▶ **Texte extrait**:
::::

Le temps passe vite, n’est-ce pas?

Jodi Phillips:

Oui, trop vite.

Brian Levitt:

L’année scolaire est déjà presque terminée. Nous devrons continuer à travailler tout l’été, mais les enfants semblent plutôt ravis. Heureusement, l’hiver n’a pas été si rude ici, dans le nord-est. Nous nous en sommes sortis indemnes.

Jodi Phillips:

Oui. L’hiver a aussi été plutôt clément sur la côte du golfe du Mexique.

Brian Levitt:

Oui, vraiment. Peut-être qu’un jour, j’aurai aussi la chance de vivre dans le sud.

Jodi Phillips:

N’oubliez pas que la température devrait atteindre les 99 degrés cette semaine, donc les conditions ne sont pas toujours parfaites. Ce qui nous intéresse toutefois ici ce sont les conditions des marchés, et je pense qu’elles ont été plus favorables que prévu au cours de la première moitié de l’année. Un peu à l’image de votre hiver. N’est-ce pas Brian?

Brian Levitt:

En effet, je pense que vous avez raison. Plusieurs investisseurs à qui j’ai parlé m’ont dit qu’ils tentent d’analyser ce qui s’est passé l’année dernière à la lumière de cette année. L’année dernière a été marquante en raison de l’importante détérioration des conditions, au chapitre des attentes, de l’inflation et du resserrement de la politique monétaire. Vous vous souvenez de tout cela? L’invasion de l’Ukraine par la Russie.

Jodi Phillips:

Oui, je m’en souviens.

Brian Levitt:

Oui. Cette année, la situation semble s’améliorer, petit à petit. L’inflation est en baisse, la Fed est probablement arrivée à la fin ou proche de la fin de son cycle de resserrement et l’économie s’est montrée résiliente, ce qui a rassuré le marché.

Jodi Phillips:

Oui. Et n’oublions pas que, malgré tout le drame qui s’est joué jusqu’à la dernière minute, le plafond de la dette a été relevé sans anicroche.

Brian Levitt:

Tout à fait.

Jodi Phillips:

C’était une belle façon de souligner le milieu de l’année. Avant que le plafond de la dette n’attire autant l’attention, nous étions tous préoccupés par les faillites bancaires qui ont eu lieu au cours du printemps. Maintenant, les décideurs semblent avoir réussi à gérer la situation et à éviter le genre de problèmes financiers qui ont tendance à se produire à la fin du resserrement de la politique monétaire. Qu’en pensez-vous?

Brian Levitt:

Oui, du moins jusqu’ici. C’est étrange à quel point nous avons la capacité d’oublier les événements que vous venez de mentionner? C’est un rappel que nous avons tendance, les investisseurs et les gens, en général, à nous inquiéter rapidement lorsqu’un événement se produit et à passer tout aussi rapidement à autre chose une fois que c’est terminé. C’est comme si nous nous disions : « Je savais bien que tout finirait par bien aller. », mais en étions-nous certains? Oui.

::::

▶ **Consigne écrite A**: Restituez les lignes des fiches de partitions sous forme de liste JSON de chaînes, à raison d'une chaîne par ligne et sans les lignes vides. Laissez les images hors de la réponse.
Le texte et les fiches ne proviennent pas de la même source.

▶ **Extrait de données**:

::::

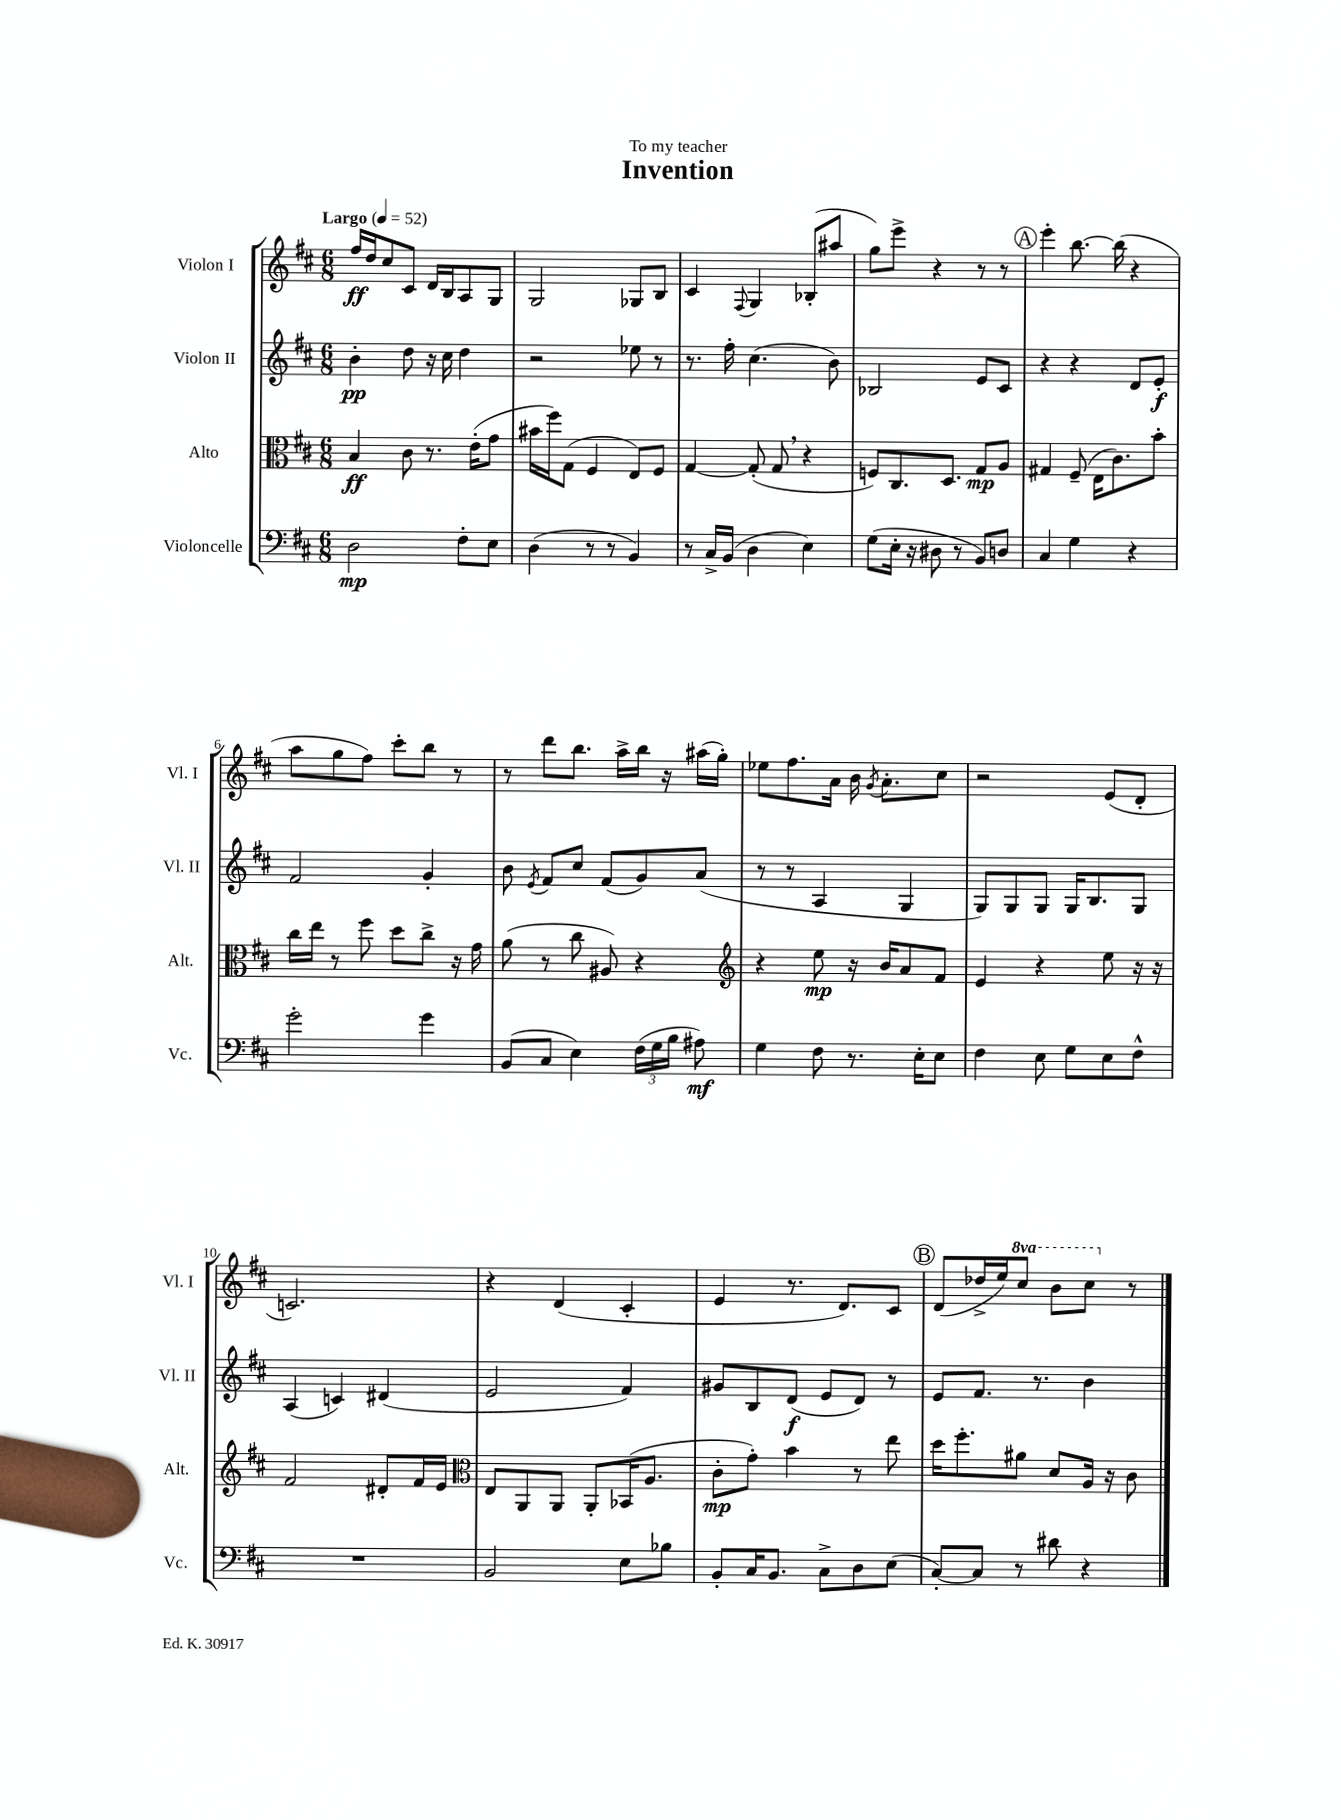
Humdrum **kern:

**kern	**kern	**kern	**kern
*staff4	*staff3	*staff2	*staff1
*clefF4	*clefC3	*clefG2	*clefG2
*k[f#c#]	*k[f#c#]	*k[f#c#]	*k[f#c#]
*M6/8	*M6/8	*M6/8	*M6/8
*MM52	*MM52	*MM52	*MM52
2D	4B	4b'	16ff#
.	.	.	16dd
.	.	.	8cc#
.	8c#	8dd	8c#
.	8.r	16r	16d
.	.	16cc#	16B
8F#'	.	4dd	8A
.	(16e'	.	.
8E	8g	.	8G
=	=	=	=
(4D	16b#	2r	2G
.	16ff#)	.	.
.	(8G	.	.
8r	4F#	.	.
8r	.	.	.
4BB)	8E)	8ee-	8G-
.	8F#	8r	8B
=	=	=	=
8r	[4G	8.r	4c#
16C#^	.	.	.
(16BB	.	16ff#'	.
.	.	.	8qqF#
4D	(8G']	(4.cc#	4G
.	8G	.	.
4E)	4r	.	(8B-'
.	.	8b)	8aa#
=	=	=	=
(8G	8F)	2B-	8gg)
16E'	8.C#	.	8eee^
16r	.	.	.
8D#	.	.	4r
.	8.D	.	.
8r	.	.	.
8BB)	8G	8e	8r
8D	8A	8c#	8r
=	=	=	=
4C#	4G#	4r	4eee'
4G	(8F#~	4r	[8.bb
.	16E	.	.
.	8.c#)	.	(16bb]
4r	.	8d	4r
.	8b'	8e'	.
=	=	=	=
2g'	16cc#	2f#	8aa
.	16ee	.	.
.	8r	.	8gg
.	8ff#	.	8ff#)
.	8dd	.	8ccc#'
4g	8cc#^	4g'	8bb
.	16r	.	8r
.	16g	.	.
=	=	=	=
(8BB	(8a	8b	8r
.	.	8qe	.
8C#	8r	8f#	8ddd
4E)	8cc#	8cc#	8.bb
.	8A#)	(8f#	.
.	.	.	16aa^
(24F#	4r	8g)	16bb
24G	.	.	.
.	.	.	16r
24B	.	.	.
8A#)	.	(8a	(16aa#
.	.	.	16gg')
=	=	=	=
*	*clefG2	*	*
4G	4r	8r	8ee-
.	.	8r	8.ff#
8F#	8ee	4A	.
.	.	.	16a
8.r	16r	.	16b
.	.	.	8qg
.	16b	.	8.a'
.	8a	4G	.
16E'	.	.	.
8E	8f#	.	8cc#
=	=	=	=
4F#	4e	8G)	2r
.	.	8G	.
8E	4r	8G	.
8G	.	16G	.
.	.	8.B	.
8E	8ee	.	(8e
8F#^^	16r	8G	8d'
.	16r	.	.
=	=	=	=
2.r	2f#	(4A	2.c)
.	.	4c)	.
.	8d#'	(4d#	.
.	16f#	.	.
.	16e	.	.
=	=	=	=
*	*clefC3	*	*
2BB	8E	2e	4r
.	8AA	.	.
.	8AA	.	(4d
.	8AA'	.	.
8E	(16BB-	4f#)	4c#'
.	8.A	.	.
8B-	.	.	.
=	=	=	=
8BB'	8c#'	8g#	4e
16C#	8g')	8B	.
8.BB	.	.	.
.	4b	(8d	8.r
8C#^	.	8e	.
.	.	.	8.d)
8D	8r	8d)	.
(8E	8ee	8r	8c#
=	=	=	=
[8C#')	16dd	8e	(8d
.	8.ff#'	.	.
8C#]	.	8.f#	16dd-^
.	.	.	16ee)
8r	8a#	.	8ccc#
.	.	8.r	.
8d#	8d	.	8bb
4r	16A	4b	8ccc#
.	16r	.	.
.	8c#	.	8r
==	==	==	==
*-	*-	*-	*-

::::

▶ **Consigne écrite B**: Recopiez à l'identique le passage de l'échange sur les marchés qui s'ouvre sur les mots « Oui. Cette année, la » et se termine par « monétaire. Qu’en pensez-vous? ».

▶ **Réponse correcte A**:
[
  "Humdrum **kern:",
  "**kern\t**kern\t**kern\t**kern",
  "*staff4\t*staff3\t*staff2\t*staff1",
  "*clefF4\t*clefC3\t*clefG2\t*clefG2",
  "*k[f#c#]\t*k[f#c#]\t*k[f#c#]\t*k[f#c#]",
  "*M6/8\t*M6/8\t*M6/8\t*M6/8",
  "*MM52\t*MM52\t*MM52\t*MM52",
  "2D\t4B\t4b'\t16ff#",
  ".\t.\t.\t16dd",
  ".\t.\t.\t8cc#",
  ".\t8c#\t8dd\t8c#",
  ".\t8.r\t16r\t16d",
  ".\t.\t16cc#\t16B",
  "8F#'\t.\t4dd\t8A",
  ".\t(16e'\t.\t.",
  "8E\t8g\t.\t8G",
  "=\t=\t=\t=",
  "(4D\t16b#\t2r\t2G",
  ".\t16ff#)\t.\t.",
  ".\t(8G\t.\t.",
  "8r\t4F#\t.\t.",
  "8r\t.\t.\t.",
  "4BB)\t8E)\t8ee-\t8G-",
  ".\t8F#\t8r\t8B",
  "=\t=\t=\t=",
  "8r\t[4G\t8.r\t4c#",
  "16C#^\t.\t.\t.",
  "(16BB\t.\t16ff#'\t.",
  ".\t.\t.\t8qqF#",
  "4D\t(8G']\t(4.cc#\t4G",
  ".\t8G\t.\t.",
  "4E)\t4r\t.\t(8B-'",
  ".\t.\t8b)\t8aa#",
  "=\t=\t=\t=",
  "(8G\t8F)\t2B-\t8gg)",
  "16E'\t8.C#\t.\t8eee^",
  "16r\t.\t.\t.",
  "8D#\t.\t.\t4r",
  ".\t8.D\t.\t.",
  "8r\t.\t.\t.",
  "8BB)\t8G\t8e\t8r",
  "8D\t8A\t8c#\t8r",
  "=\t=\t=\t=",
  "4C#\t4G#\t4r\t4eee'",
  "4G\t(8F#~\t4r\t[8.bb",
  ".\t16E\t.\t.",
  ".\t8.c#)\t.\t(16bb]",
  "4r\t.\t8d\t4r",
  ".\t8b'\t8e'\t.",
  "=\t=\t=\t=",
  "2g'\t16cc#\t2f#\t8aa",
  ".\t16ee\t.\t.",
  ".\t8r\t.\t8gg",
  ".\t8ff#\t.\t8ff#)",
  ".\t8dd\t.\t8ccc#'",
  "4g\t8cc#^\t4g'\t8bb",
  ".\t16r\t.\t8r",
  ".\t16g\t.\t.",
  "=\t=\t=\t=",
  "(8BB\t(8a\t8b\t8r",
  ".\t.\t8qe\t.",
  "8C#\t8r\t8f#\t8ddd",
  "4E)\t8cc#\t8cc#\t8.bb",
  ".\t8A#)\t(8f#\t.",
  ".\t.\t.\t16aa^",
  "(24F#\t4r\t8g)\t16bb",
  "24G\t.\t.\t.",
  ".\t.\t.\t16r",
  "24B\t.\t.\t.",
  "8A#)\t.\t(8a\t(16aa#",
  ".\t.\t.\t16gg')",
  "=\t=\t=\t=",
  "*\t*clefG2\t*\t*",
  "4G\t4r\t8r\t8ee-",
  ".\t.\t8r\t8.ff#",
  "8F#\t8ee\t4A\t.",
  ".\t.\t.\t16a",
  "8.r\t16r\t.\t16b",
  ".\t.\t.\t8qg",
  ".\t16b\t.\t8.a'",
  ".\t8a\t4G\t.",
  "16E'\t.\t.\t.",
  "8E\t8f#\t.\t8cc#",
  "=\t=\t=\t=",
  "4F#\t4e\t8G)\t2r",
  ".\t.\t8G\t.",
  "8E\t4r\t8G\t.",
  "8G\t.\t16G\t.",
  ".\t.\t8.B\t.",
  "8E\t8ee\t.\t(8e",
  "8F#^^\t16r\t8G\t8d'",
  ".\t16r\t.\t.",
  "=\t=\t=\t=",
  "2.r\t2f#\t(4A\t2.c)",
  ".\t.\t4c)\t.",
  ".\t8d#'\t(4d#\t.",
  ".\t16f#\t.\t.",
  ".\t16e\t.\t.",
  "=\t=\t=\t=",
  "*\t*clefC3\t*\t*",
  "2BB\t8E\t2e\t4r",
  ".\t8AA\t.\t.",
  ".\t8AA\t.\t(4d",
  ".\t8AA'\t.\t.",
  "8E\t(16BB-\t4f#)\t4c#'",
  ".\t8.A\t.\t.",
  "8B-\t.\t.\t.",
  "=\t=\t=\t=",
  "8BB'\t8c#'\t8g#\t4e",
  "16C#\t8g')\t8B\t.",
  "8.BB\t.\t.\t.",
  ".\t4b\t(8d\t8.r",
  "8C#^\t.\t8e\t.",
  ".\t.\t.\t8.d)",
  "8D\t8r\t8d)\t.",
  "(8E\t8ee\t8r\t8c#",
  "=\t=\t=\t=",
  "[8C#')\t16dd\t8e\t(8d",
  ".\t8.ff#'\t.\t.",
  "8C#]\t.\t8.f#\t16dd-^",
  ".\t.\t.\t16ee)",
  "8r\t8a#\t.\t8ccc#",
  ".\t.\t8.r\t.",
  "8d#\t8d\t.\t8bb",
  "4r\t16A\t4b\t8ccc#",
  ".\t16r\t.\t.",
  ".\t8c#\t.\t8r",
  "==\t==\t==\t==",
  "*-\t*-\t*-\t*-"
]

▶ **Réponse correcte B**:
Oui. Cette année, la situation semble s’améliorer, petit à petit. L’inflation est en baisse, la Fed est probablement arrivée à la fin ou proche de la fin de son cycle de resserrement et l’économie s’est montrée résiliente, ce qui a rassuré le marché.

Jodi Phillips:

Oui. Et n’oublions pas que, malgré tout le drame qui s’est joué jusqu’à la dernière minute, le plafond de la dette a été relevé sans anicroche.

Brian Levitt:

Tout à fait.

Jodi Phillips:

C’était une belle façon de souligner le milieu de l’année. Avant que le plafond de la dette n’attire autant l’attention, nous étions tous préoccupés par les faillites bancaires qui ont eu lieu au cours du printemps. Maintenant, les décideurs semblent avoir réussi à gérer la situation et à éviter le genre de problèmes financiers qui ont tendance à se produire à la fin du resserrement de la politique monétaire. Qu’en pensez-vous?